La Poste, un bien de famille.

Ne nous y trompons pas, même dépourvue de toute valeur juridique, la « votation » organisée autour de l’avenir de la Poste en dit long sur le désarroi des Français face à l’évolution du monde économique et des services publics.

Plus de deux millions de citoyens ont donc signé cette pétition contre la « privatisation de la Poste ».  La démarche est à la fois ambiguë et porteuse de sens. Ambiguë car les conditions de sa réalisation restent sujettes à caution ! Faire s’exprimer le peuple Français exige, qu’on le veuille ou non, que l’on prenne un certain nombre de précautions formelles. Sans quoi nul n’est à l’abri, demain, à la faveur d’un fait divers dramatique suivi d’une campagne de lobbying habillement menée, d’une « votation » exigeant la mise en oeuvre immédiate d’une législation sur l’euthanasie… pour ne prendre que cet exemple.

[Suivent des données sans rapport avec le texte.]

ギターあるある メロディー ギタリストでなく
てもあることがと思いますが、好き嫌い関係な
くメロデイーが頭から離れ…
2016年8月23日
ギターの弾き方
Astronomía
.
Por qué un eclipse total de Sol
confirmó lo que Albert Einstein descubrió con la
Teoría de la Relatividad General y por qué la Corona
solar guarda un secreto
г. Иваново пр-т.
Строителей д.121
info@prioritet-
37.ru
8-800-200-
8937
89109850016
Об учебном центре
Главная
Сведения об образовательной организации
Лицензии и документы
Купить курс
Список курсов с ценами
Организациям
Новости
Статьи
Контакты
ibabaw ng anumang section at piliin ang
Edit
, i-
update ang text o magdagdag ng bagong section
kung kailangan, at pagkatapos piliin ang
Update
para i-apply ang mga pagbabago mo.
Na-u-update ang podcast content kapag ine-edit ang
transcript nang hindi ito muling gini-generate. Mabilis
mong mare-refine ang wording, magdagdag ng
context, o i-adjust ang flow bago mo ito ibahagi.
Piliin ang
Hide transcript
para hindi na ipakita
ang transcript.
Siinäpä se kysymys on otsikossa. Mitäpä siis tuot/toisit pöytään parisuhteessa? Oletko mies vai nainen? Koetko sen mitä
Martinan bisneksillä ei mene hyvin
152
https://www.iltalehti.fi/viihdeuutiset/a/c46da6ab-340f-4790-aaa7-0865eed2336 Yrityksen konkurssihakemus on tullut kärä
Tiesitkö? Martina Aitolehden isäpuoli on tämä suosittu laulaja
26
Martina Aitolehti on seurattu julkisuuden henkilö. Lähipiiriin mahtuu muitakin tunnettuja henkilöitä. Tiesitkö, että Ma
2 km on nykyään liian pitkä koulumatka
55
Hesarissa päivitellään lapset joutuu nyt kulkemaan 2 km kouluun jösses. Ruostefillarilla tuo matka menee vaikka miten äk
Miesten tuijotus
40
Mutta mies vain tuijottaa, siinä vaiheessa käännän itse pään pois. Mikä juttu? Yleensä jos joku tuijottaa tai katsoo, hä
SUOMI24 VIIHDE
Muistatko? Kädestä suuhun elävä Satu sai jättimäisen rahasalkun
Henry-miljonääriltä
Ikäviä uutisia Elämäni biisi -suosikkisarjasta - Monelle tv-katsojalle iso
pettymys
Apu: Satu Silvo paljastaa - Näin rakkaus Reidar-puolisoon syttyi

C’est dire que l’on attend avec impatience le vote, par le Parlement, de la loi organique qui permettra la mise en oeuvre du « référendum populaire »  introduit dans l’article 11 de notre  Constitution. Même si – est-il besoin de le rappeler ici – pour un croyant – ce qui est mon cas – aucune disposition fut-elle votée par le Parlement ou adoptée par référendum ne pourra jamais contraindre la conscience individuelle. Une démocratie où, dans l’esprit des citoyens,  le moral serait assimilé au légal serait en grand danger. Ce qui repose « la » grande question de nos sociétés modernes pluralistes et sécularisées : sur quoi fonder une éthique commune ?

Pour ce qui est de la votation citoyenne sur la Poste, de ces dernières semaines, une autre lecture s’impose. Certes, qui n’a pas, une fois ou l’autre, pesté contre l’excès de fonctionarisation et le manque de zèle du service postel ? Au temps des PTT, avait cours la transcription suivante :  Petit Travail Tranquile ! Injuste, forcément injuste dès lors que l’on prétend généraliser un comportement et stigmatiser tout un corps de métier. Mais à l’heure où, malgré tous les beaux discours, le monde rural voit disparaître les services publics de proximité, à l’heure où France Telecom comptabilise son vingt-quatrième suicide… comment ne pas saisir, dans cette défense de la Poste, l’affirmation que l’homme n’a pas à être esclave d’un travail dont la seule finalité serait le profit, l’efficacité, le rendement ? Pas plus qu’il n’a a subir une désertification du territoire au motif que la ville serait plus « rentable » pour le contribuable.

Si la crise porte en elle des exigences nouvelles de rigueur, de mobilisation des énergies,  de responsabilité, elle nous renvoie aussi à des finalités d’une autre nature qui portent sur le sens même de l’existence humaine et des solidarités de proximité qui la rendent vivable.